EXCERPT PROVIDED |
========



    Oct 14, 2008
    Newbury, UK
    Maybe, maybe not. It could be an open ended contract but with a notice period for termination, in the event the studios want to resell the distribution rights to someone else. Or it could be fixed and require renegotiation at the end of the period, but Apple don't like the terms offered when looking at the number of sales they have had.

    This is the big difference compared to physical media. It doesn't matter if a store stops selling a title on disc, because if you have already bought it, you physically have it for the lifetime of the media. With electronic distribution, if you lose your downloaded copy, you could be screwed.

    This is related to my biggest gripe about the move from physical media to streaming/downloading instead. It's not a mature market. There are a lot of players involved trying to get dominance by using exclusive agreements, and this leads to fragmentation of availability. No one service has everything, so we all have to deal with multiple competing services, with their own DRM and restrictions etc. What the consumer wants is for each of these competing services to have everything, so they can choose on price, and stick with one ecosystem if they want to. Just like physical media, where you can go to any large store with the expectation they have everything. The movie/TV studios at the moment are not delivering what consumers want. They are trying various schemes to extract the most money from consumers, but it seems to me the result of a switch from physical medium to Internet delivery is going to be increased piracy unless they get their act together and start making sense from the consumer's perspective.
  8. E.Lizardo macrumors 68000

    May 28, 2008
    Contracts have to be renewed.If you were a studio would you "sell"the rights to a movie to a distributor permanently,knowing that the market changes over time?
    The bottom line is this.Rights holder's dream is a world in which consumers own nothing and pay for each use of a movie/song/whatever,and cannot resell a movie they bought.Obviously that aint gonna happen but anything they can do to move closer to that world is a good thing in their eyes.eBooks kill the used book market,even the borrowing of books.They would like the same with other media.Either to make it inconvenient or impossible to share/resell.Obviously that didn't work out for music,so now subscription services have you pay forever to hear music that you don't own.Not to say those aren't a good deal,but you are at the mercy of their catalog,and if they change it,tough luck.

========

(Collected data records)
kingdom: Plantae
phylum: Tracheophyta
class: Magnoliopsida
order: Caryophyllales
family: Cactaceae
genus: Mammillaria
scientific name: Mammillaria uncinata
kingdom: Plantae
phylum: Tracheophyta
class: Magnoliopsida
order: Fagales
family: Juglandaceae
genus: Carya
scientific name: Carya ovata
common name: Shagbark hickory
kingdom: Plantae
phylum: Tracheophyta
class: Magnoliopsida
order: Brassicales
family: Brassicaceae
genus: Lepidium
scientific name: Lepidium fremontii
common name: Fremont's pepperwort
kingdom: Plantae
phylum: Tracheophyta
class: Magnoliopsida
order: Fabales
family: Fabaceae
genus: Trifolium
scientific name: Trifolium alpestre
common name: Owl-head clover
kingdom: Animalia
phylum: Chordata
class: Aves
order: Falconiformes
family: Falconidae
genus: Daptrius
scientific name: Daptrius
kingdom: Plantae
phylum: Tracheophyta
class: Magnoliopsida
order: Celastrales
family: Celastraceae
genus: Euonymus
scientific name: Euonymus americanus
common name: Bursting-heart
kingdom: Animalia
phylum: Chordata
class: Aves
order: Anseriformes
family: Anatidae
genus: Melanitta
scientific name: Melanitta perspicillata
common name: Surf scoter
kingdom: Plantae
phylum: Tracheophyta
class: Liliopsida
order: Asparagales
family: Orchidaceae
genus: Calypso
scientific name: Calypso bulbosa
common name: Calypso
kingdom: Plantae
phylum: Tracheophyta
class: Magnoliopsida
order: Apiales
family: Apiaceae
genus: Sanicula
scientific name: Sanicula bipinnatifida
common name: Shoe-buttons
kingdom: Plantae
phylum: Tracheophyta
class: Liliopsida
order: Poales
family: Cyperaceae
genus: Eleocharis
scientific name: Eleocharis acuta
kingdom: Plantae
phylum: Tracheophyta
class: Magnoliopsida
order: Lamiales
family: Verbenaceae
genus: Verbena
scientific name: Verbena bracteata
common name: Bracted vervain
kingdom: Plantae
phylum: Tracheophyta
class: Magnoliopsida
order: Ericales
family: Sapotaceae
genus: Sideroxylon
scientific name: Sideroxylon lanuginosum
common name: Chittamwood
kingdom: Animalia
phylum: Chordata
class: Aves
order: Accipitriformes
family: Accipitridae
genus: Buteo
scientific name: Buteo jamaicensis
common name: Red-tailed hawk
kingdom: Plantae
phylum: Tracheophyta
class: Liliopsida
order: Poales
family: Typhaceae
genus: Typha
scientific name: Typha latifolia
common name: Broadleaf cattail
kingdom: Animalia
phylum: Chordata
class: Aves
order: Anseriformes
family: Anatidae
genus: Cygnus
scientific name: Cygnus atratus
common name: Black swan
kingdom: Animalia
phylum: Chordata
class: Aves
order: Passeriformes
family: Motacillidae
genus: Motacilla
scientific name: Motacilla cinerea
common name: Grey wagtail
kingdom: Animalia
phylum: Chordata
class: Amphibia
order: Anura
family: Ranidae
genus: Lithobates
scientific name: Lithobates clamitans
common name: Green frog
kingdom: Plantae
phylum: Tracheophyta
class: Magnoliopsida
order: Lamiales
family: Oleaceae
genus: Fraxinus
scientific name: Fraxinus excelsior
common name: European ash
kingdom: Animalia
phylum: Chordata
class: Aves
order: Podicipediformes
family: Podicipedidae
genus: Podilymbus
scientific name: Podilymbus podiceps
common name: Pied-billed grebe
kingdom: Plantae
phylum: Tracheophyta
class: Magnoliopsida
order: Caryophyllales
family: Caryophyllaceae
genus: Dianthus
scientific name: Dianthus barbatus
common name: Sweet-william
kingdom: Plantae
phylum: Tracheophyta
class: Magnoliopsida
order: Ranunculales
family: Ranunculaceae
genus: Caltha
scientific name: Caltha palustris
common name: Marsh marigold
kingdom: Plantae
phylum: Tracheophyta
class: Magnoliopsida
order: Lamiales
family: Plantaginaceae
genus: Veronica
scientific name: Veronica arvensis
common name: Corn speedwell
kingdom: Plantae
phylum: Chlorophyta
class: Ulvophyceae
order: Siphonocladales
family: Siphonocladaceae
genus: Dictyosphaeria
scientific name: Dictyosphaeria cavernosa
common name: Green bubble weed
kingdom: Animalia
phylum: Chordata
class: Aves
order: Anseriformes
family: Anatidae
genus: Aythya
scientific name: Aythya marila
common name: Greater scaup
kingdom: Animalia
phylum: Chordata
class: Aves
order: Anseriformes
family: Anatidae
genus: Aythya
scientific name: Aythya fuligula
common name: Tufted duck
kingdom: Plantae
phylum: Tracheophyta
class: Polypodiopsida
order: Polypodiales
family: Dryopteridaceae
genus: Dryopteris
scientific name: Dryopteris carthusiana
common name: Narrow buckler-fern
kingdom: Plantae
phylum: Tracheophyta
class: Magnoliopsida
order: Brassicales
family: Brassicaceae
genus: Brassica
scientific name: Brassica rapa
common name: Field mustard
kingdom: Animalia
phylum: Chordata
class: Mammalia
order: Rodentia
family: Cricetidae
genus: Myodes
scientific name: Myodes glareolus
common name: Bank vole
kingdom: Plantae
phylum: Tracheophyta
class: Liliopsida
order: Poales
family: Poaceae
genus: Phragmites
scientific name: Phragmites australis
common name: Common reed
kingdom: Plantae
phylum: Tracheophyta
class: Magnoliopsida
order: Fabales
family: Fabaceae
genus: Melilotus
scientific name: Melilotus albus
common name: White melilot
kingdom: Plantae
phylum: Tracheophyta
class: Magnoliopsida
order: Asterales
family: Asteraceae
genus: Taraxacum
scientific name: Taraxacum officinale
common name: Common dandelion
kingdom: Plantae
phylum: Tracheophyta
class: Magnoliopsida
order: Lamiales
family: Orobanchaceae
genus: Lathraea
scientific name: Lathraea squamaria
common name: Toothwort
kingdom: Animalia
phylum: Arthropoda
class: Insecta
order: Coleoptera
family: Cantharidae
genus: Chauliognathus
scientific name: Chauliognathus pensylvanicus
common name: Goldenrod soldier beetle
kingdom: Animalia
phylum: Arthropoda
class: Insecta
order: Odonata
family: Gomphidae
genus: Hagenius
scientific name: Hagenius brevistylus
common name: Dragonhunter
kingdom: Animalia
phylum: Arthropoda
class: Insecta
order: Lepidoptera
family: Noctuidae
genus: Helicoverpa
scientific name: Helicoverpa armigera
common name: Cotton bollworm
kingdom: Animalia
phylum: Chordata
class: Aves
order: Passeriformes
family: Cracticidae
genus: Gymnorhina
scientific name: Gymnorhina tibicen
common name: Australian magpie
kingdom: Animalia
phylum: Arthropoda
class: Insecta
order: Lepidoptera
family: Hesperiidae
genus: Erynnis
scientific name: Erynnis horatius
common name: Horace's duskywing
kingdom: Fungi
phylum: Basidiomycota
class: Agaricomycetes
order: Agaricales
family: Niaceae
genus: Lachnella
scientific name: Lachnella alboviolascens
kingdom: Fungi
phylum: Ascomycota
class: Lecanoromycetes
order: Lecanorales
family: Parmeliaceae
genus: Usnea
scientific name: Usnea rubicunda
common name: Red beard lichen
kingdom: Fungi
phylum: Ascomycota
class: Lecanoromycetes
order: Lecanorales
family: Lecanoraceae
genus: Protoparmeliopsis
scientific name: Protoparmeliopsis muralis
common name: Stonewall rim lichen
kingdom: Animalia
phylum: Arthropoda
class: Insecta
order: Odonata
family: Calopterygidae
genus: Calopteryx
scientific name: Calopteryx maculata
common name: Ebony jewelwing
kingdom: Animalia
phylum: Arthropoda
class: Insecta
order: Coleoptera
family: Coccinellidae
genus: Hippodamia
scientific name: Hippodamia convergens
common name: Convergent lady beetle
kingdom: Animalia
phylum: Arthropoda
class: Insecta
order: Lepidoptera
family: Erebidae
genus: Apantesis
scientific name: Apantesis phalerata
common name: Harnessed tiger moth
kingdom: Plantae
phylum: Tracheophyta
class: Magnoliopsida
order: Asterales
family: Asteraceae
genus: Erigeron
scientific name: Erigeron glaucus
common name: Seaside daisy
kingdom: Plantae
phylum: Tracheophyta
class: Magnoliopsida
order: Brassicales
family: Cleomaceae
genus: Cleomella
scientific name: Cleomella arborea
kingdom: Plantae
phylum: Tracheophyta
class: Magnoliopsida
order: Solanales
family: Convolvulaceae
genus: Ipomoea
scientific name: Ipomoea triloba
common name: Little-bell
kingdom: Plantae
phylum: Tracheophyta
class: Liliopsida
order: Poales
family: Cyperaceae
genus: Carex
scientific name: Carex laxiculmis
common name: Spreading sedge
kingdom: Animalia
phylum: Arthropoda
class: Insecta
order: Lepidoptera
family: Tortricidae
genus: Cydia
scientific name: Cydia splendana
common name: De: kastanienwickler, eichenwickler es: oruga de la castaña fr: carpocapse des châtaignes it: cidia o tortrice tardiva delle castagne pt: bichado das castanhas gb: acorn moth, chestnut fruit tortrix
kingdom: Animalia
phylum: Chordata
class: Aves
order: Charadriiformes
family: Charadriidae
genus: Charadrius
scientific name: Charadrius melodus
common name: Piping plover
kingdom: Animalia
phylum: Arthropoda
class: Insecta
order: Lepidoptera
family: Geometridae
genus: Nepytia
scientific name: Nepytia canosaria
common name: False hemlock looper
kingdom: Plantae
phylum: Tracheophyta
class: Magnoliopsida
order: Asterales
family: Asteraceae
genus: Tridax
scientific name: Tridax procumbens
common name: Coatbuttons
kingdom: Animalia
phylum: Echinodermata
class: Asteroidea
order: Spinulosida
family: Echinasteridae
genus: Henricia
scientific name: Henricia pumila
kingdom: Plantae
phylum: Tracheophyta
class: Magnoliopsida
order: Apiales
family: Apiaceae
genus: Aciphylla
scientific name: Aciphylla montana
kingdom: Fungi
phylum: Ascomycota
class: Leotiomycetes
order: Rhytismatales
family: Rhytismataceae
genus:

========

REQUIRED ACTIONS |
1. Return the passage of the forum discussion on digital movie distribution from "May 28, 2008" up to and including "changes over time?".
2. Resume the forum discussion on digital movie distribution, picking up right after its last sentence.

EXERCISE RESULTS |
1.
May 28, 2008
    Contracts have to be renewed.If you were a studio would you "sell"the rights to a movie to a distributor permanently,knowing that the market changes over time?

2.
  9. Alrescha macrumors 68020

    Jan 1, 2008
    Except in your example, you didn't buy it from iTunes. There's no evidence that movies that you purchased from the iTunes store will become unavailable to download in the future.

  10. kirsch92 macrumors member

    Apr 30, 2009
    Ah-ha! I had never thought of that, and you were right. What's funny, is Rio is the only Digital Copy I have that doesn't have an expiration date attached to the download code.
    I was able to re-install using the code again.

    I am pretty sure I couldn't have done this using an expired code, because I know from experience once that date hits, the code doesn't work. I realized some of my other Digital Copies must be authenticated as well rather than downloaded, but they all have expiration dates. And most of the movies I tossed the code once I did the digital download, so it doesn't matter anyway.

    Yeah, after seeing Rio wasn't downloaded, I understand that. But I still don't like the way digital downloads are being processed for the end user. There is nothing in iTunes that tells me Rio is any different than any other content. The title resides in my Purchased folder, just like everything else that came from the iTunes Store.
    In the end, it's safer for ME to control my content, not somebody else.
  11. brentsg macrumors 68040

    Oct 15, 2008
    Glad it worked!

    Well, depending on the movie studio (and perhaps down to the individual title?), many of the codes that you redeemed will be available to download or stream from iTunes now. This will include some that were originally imported from disk. It's in the hands of the studio at this point.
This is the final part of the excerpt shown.